DD2 read them at about the same age, and ds read them a couple of year ago (he's 7yo). For both of them it opened up interesting discussions about both wildlife and the issues you mention. Ds was particularly bemused about why the men who obviously were hugely superior in knowledge and age treated Roger as "master".
If anything they were indignant that anyone would consider that Hal and Roger were more in charge simply because of where they came from etc.

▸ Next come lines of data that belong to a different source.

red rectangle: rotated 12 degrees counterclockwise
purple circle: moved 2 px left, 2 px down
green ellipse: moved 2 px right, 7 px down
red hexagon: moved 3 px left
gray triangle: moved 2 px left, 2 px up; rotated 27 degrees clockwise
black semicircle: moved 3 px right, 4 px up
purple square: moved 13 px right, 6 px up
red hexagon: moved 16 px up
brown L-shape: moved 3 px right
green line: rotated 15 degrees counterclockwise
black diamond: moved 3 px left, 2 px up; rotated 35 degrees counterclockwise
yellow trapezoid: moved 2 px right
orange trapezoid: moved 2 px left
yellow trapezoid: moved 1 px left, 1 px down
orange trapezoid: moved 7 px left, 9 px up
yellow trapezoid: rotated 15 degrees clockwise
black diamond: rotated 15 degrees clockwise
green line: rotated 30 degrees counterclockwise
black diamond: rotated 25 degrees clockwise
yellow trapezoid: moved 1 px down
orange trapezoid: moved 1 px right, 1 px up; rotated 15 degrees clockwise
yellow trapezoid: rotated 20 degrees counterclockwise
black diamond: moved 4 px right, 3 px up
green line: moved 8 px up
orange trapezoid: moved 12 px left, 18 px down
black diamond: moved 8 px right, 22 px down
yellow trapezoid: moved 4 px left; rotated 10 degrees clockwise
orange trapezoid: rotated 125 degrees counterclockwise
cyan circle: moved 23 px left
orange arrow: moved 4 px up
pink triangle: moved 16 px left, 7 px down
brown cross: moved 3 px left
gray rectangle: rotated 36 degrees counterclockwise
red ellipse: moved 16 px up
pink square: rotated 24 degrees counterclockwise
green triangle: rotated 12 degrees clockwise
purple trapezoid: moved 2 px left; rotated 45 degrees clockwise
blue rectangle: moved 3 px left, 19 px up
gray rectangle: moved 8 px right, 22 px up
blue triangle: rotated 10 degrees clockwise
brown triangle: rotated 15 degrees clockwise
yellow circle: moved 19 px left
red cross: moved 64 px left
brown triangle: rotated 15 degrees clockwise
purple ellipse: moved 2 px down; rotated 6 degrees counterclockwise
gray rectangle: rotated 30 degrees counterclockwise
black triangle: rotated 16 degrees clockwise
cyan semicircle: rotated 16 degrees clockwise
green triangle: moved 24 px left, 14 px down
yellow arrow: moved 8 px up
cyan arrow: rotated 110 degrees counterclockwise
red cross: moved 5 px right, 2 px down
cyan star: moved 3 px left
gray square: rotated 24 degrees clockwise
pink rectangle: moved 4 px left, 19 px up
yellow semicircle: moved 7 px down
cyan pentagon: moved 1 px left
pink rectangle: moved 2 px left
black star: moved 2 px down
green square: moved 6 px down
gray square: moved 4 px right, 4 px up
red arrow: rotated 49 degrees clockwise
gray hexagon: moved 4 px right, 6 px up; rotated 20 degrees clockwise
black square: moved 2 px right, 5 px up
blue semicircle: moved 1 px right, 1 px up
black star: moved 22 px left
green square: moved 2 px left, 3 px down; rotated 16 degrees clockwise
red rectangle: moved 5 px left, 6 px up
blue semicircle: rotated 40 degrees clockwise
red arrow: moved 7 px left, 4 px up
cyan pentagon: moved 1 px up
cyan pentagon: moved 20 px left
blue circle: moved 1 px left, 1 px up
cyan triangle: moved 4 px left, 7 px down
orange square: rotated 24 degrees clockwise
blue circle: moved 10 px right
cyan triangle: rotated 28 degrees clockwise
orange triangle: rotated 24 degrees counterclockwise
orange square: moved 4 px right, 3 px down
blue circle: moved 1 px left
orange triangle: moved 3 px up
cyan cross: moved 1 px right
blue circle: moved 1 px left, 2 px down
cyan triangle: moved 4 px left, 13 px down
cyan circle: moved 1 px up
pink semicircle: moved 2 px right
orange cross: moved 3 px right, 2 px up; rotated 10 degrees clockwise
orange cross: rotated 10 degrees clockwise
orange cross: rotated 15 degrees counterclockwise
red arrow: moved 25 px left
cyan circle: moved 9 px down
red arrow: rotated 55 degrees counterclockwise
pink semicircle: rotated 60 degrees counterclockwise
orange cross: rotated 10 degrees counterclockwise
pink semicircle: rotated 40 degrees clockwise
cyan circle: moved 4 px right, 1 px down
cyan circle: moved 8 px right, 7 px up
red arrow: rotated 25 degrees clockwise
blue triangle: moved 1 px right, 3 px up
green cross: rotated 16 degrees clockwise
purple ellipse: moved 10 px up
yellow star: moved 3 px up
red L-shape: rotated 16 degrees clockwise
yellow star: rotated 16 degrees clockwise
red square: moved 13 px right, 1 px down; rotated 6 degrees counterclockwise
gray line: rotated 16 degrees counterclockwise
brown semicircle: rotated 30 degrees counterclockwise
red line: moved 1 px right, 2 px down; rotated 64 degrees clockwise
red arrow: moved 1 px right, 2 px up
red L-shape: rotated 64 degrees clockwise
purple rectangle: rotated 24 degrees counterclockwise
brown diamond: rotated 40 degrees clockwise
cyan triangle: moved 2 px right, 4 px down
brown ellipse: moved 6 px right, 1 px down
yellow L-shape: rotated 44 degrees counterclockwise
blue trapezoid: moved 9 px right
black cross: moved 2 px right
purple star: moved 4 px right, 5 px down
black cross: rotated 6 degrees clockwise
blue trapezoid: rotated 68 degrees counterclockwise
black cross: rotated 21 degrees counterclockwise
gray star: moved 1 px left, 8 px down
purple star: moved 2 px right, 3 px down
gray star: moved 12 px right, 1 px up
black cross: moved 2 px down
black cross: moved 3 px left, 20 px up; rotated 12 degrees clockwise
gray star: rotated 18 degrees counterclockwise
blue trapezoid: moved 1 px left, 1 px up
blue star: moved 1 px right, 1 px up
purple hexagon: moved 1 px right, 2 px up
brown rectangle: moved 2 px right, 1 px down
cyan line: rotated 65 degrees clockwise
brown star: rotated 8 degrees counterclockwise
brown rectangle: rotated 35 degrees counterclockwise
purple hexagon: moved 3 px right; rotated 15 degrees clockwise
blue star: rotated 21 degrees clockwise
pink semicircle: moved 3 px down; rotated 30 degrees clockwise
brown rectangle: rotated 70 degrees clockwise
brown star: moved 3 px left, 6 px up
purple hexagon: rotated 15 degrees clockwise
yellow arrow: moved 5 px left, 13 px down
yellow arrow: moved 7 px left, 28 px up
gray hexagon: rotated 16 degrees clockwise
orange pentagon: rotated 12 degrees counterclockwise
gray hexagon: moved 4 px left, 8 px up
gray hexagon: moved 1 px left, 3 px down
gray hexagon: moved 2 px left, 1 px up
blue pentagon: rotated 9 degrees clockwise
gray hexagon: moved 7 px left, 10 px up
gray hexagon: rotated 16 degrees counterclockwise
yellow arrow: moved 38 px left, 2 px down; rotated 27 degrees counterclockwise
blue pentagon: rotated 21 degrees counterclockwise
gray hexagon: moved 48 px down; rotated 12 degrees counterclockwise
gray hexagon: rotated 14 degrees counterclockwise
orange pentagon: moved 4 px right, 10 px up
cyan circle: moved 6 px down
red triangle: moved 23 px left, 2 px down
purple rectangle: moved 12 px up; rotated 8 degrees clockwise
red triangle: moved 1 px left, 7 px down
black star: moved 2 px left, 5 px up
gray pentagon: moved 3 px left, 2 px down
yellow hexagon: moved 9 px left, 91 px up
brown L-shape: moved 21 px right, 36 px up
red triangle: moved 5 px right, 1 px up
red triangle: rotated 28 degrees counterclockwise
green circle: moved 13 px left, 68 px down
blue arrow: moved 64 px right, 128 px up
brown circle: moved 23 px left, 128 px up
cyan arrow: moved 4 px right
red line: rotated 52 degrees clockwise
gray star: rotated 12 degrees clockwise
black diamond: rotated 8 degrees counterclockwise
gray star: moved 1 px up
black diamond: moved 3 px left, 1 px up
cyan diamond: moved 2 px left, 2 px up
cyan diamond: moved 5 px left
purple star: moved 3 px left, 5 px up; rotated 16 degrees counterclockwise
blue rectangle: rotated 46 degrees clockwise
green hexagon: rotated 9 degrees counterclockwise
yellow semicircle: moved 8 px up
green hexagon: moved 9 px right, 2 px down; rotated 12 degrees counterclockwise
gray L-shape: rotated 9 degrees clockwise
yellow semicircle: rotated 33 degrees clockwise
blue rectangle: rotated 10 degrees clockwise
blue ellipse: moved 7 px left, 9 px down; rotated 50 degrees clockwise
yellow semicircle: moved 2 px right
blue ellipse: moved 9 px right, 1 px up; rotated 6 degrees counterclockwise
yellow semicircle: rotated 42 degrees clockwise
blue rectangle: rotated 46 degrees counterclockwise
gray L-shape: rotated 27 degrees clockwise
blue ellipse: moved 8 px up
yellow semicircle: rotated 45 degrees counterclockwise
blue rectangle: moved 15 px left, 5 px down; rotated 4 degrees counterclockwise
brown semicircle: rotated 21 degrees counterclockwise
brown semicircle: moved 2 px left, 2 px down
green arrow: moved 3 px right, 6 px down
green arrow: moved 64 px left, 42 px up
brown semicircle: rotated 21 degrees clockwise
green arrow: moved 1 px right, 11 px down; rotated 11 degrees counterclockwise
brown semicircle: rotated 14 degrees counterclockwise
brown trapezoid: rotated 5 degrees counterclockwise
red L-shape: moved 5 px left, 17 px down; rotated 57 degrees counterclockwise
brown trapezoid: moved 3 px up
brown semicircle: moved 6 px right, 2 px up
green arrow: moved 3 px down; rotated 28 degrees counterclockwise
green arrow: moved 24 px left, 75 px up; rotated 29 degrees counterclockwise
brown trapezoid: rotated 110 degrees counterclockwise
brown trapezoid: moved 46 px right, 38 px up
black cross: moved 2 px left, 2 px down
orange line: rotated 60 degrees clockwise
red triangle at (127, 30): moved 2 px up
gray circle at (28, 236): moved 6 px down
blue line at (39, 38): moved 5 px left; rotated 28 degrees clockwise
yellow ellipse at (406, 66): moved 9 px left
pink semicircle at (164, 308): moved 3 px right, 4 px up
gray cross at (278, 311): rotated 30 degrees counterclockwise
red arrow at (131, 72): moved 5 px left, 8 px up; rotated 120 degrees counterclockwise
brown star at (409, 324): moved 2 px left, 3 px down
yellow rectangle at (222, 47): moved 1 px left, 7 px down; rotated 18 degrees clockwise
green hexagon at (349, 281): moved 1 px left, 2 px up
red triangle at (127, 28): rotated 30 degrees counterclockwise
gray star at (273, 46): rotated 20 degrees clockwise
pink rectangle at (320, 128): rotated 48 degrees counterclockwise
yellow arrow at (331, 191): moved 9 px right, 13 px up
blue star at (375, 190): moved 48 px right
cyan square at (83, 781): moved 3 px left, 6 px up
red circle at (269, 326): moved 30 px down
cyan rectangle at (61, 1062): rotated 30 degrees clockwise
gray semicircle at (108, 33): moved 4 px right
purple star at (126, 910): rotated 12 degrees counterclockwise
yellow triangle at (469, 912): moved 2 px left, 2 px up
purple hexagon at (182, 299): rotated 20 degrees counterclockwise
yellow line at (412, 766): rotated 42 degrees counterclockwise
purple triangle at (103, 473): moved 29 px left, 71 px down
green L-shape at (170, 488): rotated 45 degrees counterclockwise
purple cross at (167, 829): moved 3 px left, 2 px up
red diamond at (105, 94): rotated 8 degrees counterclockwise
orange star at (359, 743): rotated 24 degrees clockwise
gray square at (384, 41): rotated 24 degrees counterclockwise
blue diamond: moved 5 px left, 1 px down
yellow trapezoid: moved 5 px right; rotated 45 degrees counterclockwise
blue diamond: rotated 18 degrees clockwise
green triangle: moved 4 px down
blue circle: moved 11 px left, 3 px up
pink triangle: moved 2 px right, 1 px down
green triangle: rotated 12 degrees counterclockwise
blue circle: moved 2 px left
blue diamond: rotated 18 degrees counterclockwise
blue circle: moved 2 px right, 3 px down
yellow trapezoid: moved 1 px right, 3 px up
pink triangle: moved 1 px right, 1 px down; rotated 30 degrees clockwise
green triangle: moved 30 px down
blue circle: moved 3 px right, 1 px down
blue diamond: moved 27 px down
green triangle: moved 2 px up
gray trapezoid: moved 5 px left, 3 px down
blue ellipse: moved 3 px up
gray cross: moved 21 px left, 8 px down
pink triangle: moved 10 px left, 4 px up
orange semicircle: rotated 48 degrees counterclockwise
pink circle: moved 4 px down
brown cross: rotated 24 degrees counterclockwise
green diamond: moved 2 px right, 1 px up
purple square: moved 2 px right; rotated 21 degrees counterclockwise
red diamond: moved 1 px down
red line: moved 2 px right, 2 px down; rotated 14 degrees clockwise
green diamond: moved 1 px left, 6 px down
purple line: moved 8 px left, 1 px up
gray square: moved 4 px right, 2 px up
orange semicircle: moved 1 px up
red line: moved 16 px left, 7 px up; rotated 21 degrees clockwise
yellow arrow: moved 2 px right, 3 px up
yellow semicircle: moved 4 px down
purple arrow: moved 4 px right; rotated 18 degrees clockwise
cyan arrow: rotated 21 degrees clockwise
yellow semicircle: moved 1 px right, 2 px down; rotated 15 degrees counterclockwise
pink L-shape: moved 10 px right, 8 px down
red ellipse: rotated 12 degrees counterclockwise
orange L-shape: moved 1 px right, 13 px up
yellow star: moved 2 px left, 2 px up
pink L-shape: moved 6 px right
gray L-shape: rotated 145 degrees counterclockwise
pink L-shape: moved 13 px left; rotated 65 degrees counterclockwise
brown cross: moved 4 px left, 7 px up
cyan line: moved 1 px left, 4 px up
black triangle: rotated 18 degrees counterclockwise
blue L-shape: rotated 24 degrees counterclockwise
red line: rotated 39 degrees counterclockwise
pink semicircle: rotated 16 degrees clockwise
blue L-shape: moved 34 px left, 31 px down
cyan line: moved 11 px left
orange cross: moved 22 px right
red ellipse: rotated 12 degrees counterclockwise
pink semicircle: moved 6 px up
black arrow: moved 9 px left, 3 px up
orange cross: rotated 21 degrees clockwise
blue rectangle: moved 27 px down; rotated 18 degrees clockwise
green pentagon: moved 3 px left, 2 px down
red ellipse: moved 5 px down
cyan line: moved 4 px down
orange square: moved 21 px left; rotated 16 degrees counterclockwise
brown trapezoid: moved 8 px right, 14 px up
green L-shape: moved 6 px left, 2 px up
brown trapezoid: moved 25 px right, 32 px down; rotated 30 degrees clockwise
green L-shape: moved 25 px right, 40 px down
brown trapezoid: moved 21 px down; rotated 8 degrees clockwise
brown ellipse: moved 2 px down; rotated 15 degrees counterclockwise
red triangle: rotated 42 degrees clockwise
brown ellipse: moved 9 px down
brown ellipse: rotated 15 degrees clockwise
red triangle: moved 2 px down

I suppose for them it's as much history (ds had been doing Rosa Parks at school, and he linked the two at the time) that time has changed, as the Swallows and Amazons setting off and camping on an island on their own. They don't take what happens and think it's right/expected/what everyone does.
Although dd2 did once stick two capital "S" up on our shed and ask if I could clear it for her to have meetings in it.

Skatingfastonthinice Sun 01-Feb-15 10:05:49

' Ds was particularly bemused about why the men who obviously were hugely superior in knowledge and age treated Roger as "master".'

smile because it's illogical? I'm pleased that they are having those discussions, and still enjoying the books.

Leeds2 Sun 01-Feb-15 12:12:17

My DD read Leopard of Adventure, which had been rewritten by Anthony McGowan.

Hakluyt Sun 01-Feb-15 12:15:17

Sorry- there is plenty else to read. Just let the racist sexist dinosaurs quietly die.

betweenmarchandmay Mon 02-Feb-15 21:37:45

I don't censor my sons reading, hak. He can read what he likes smile

Hakluyt Mon 02-Feb-15 22:11:11

Really? Do you apply the same principle to films and video games?

Waitingonasunnyday Mon 02-Feb-15 22:18:09

Interesting discussion. I don't know the books, but DD is similar age and reading her way through the famous five. I keep thinking I must check if they involve dodgy Enid blyton golliwog as I have vague childhood recollection of this. In which case serious talk needed but not sure if I would censor. Thank you for the prompt.

betweenmarchandmay Mon 02-Feb-15 22:20:40

Yes, he's sat in front of A Nightmare on Elm Street now. Later, he'll play Grand Auto Theft.

Seriously, no. We don't have a TV or a games console. But, he isn't reading pornography hak wink the books (originally) came from the school library. He has a kindle and I'll buy books he wants but that has to come through me of course, so in a sense I would censor I suppose if he wanted to read Fifty Shades of Grey or similar! However, I've never had to - all he's ever read are kids books!

Looseleaf Mon 02-Feb-15 22:20:45

I'm so excited to see this thread as simply loved these growing up. I definitely had a crush on Hal.